→ **Task to complete**
Work out how many lines in the listing below include the word "Tuesday"; answer with the number alone.

→ **Provided data**
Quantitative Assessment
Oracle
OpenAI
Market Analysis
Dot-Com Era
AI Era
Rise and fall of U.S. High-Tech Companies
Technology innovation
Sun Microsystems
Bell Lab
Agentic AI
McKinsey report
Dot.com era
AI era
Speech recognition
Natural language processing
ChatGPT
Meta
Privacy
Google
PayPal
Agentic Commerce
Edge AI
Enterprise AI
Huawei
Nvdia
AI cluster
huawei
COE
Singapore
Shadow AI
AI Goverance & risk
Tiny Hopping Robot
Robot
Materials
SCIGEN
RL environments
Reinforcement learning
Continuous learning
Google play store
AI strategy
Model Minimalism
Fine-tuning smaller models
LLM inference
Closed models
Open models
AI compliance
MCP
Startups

...

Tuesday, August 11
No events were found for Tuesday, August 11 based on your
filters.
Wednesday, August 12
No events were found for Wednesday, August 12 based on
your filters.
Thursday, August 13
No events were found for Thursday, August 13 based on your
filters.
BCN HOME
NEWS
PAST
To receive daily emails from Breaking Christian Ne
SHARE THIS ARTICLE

→ **Task output**
2